▸ **Your assignment**
Reproduce the text read from each of the items below, changing every "Albümü görüntüle" to "Albümü aç" and leaving everything else as it is. Leave the pictures out of your answer.

▸ **Material provided**

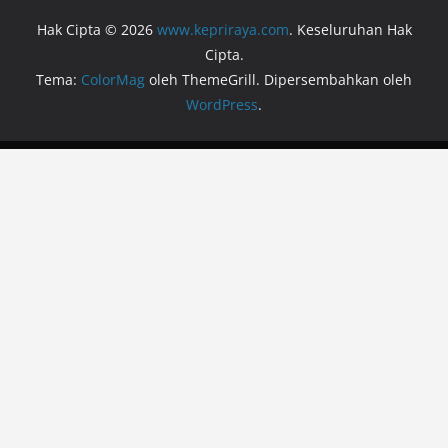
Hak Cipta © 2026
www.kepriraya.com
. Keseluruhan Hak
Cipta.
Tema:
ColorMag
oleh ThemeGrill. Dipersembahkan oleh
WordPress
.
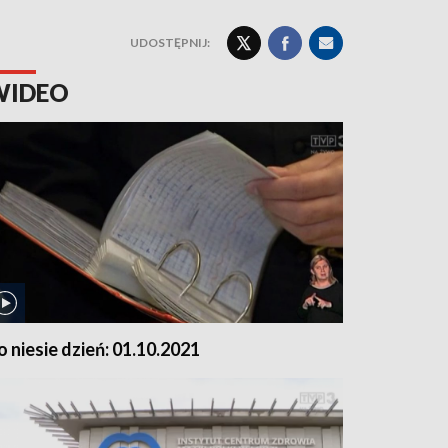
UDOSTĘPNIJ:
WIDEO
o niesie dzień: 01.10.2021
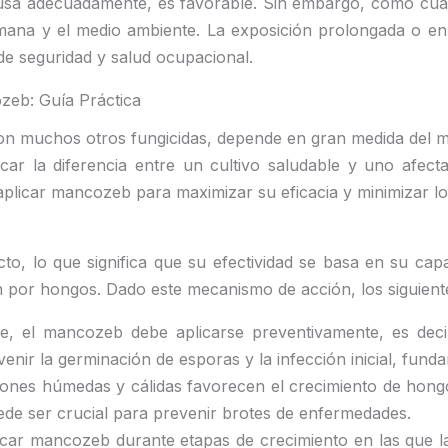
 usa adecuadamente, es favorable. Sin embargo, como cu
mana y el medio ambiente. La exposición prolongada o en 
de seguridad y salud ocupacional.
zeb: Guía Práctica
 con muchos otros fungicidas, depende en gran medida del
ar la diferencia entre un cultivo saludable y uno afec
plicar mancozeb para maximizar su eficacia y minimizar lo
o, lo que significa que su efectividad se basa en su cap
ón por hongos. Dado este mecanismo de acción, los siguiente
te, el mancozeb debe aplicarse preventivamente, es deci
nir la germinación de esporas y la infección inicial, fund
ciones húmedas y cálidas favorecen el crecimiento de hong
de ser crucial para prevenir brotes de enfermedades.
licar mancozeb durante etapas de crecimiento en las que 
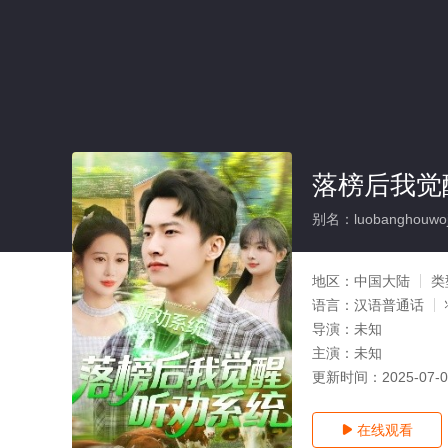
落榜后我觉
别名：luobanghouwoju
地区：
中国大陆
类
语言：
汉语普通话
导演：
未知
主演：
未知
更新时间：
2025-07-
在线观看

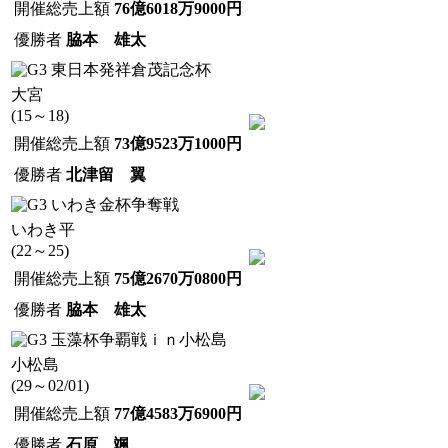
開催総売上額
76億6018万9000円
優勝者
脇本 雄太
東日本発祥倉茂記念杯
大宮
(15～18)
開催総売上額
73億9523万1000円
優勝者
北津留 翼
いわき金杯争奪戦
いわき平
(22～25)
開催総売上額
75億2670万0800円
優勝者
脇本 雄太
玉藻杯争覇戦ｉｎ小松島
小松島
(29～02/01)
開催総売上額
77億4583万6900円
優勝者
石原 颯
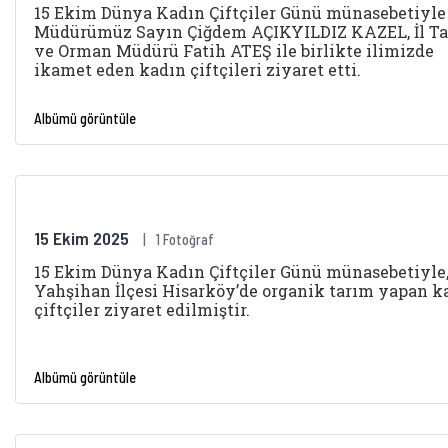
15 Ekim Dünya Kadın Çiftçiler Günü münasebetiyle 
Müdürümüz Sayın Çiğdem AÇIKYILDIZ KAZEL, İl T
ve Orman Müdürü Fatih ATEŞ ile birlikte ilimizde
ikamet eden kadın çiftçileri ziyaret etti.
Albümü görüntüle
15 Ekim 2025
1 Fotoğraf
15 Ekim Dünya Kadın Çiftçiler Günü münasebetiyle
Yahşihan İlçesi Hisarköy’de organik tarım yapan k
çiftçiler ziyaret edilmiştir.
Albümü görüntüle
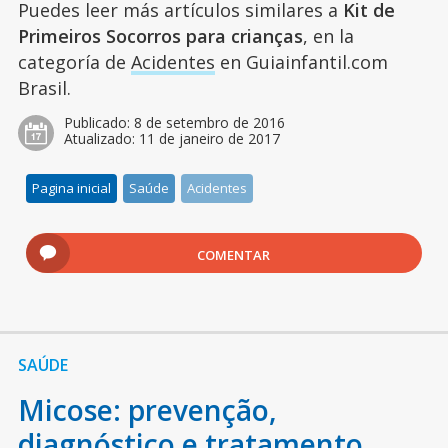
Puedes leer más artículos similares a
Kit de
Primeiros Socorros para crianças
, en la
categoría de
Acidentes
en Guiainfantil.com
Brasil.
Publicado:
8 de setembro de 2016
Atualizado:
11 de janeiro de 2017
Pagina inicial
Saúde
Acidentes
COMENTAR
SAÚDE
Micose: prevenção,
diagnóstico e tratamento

▸ **Solution for this problem**
Hak Cipta © 2026
www.kepriraya.com
. Keseluruhan Hak
Cipta.
Tema:
ColorMag
oleh ThemeGrill. Dipersembahkan oleh
WordPress
.
UDOSTĘPNIJ:
WIDEO
o niesie dzień: 01.10.2021
 usa adecuadamente, es favorable. Sin embargo, como cu
mana y el medio ambiente. La exposición prolongada o en 
de seguridad y salud ocupacional.
zeb: Guía Práctica
 con muchos otros fungicidas, depende en gran medida del
ar la diferencia entre un cultivo saludable y uno afec
plicar mancozeb para maximizar su eficacia y minimizar lo
o, lo que significa que su efectividad se basa en su cap
ón por hongos. Dado este mecanismo de acción, los siguiente
te, el mancozeb debe aplicarse preventivamente, es deci
nir la germinación de esporas y la infección inicial, fund
ciones húmedas y cálidas favorecen el crecimiento de hong
de ser crucial para prevenir brotes de enfermedades.
licar mancozeb durante etapas de crecimiento en las que 
落榜后我觉
别名：luobanghouwoju
地区：
中国大陆
类
语言：
汉语普通话
导演：
未知
主演：
未知
更新时间：
2025-07-
在线观看

開催総売上額
76億6018万9000円
優勝者
脇本 雄太
東日本発祥倉茂記念杯
大宮
(15～18)
開催総売上額
73億9523万1000円
優勝者
北津留 翼
いわき金杯争奪戦
いわき平
(22～25)
開催総売上額
75億2670万0800円
優勝者
脇本 雄太
玉藻杯争覇戦ｉｎ小松島
小松島
(29～02/01)
開催総売上額
77億4583万6900円
優勝者
石原 颯
15 Ekim Dünya Kadın Çiftçiler Günü münasebetiyle 
Müdürümüz Sayın Çiğdem AÇIKYILDIZ KAZEL, İl T
ve Orman Müdürü Fatih ATEŞ ile birlikte ilimizde
ikamet eden kadın çiftçileri ziyaret etti.
Albümü aç
15 Ekim 2025
1 Fotoğraf
15 Ekim Dünya Kadın Çiftçiler Günü münasebetiyle
Yahşihan İlçesi Hisarköy’de organik tarım yapan k
çiftçiler ziyaret edilmiştir.
Albümü aç
Puedes leer más artículos similares a
Kit de
Primeiros Socorros para crianças
, en la
categoría de
Acidentes
en Guiainfantil.com
Brasil.
Publicado:
8 de setembro de 2016
Atualizado:
11 de janeiro de 2017
Pagina inicial
Saúde
Acidentes
COMENTAR
SAÚDE
Micose: prevenção,
diagnóstico e tratamento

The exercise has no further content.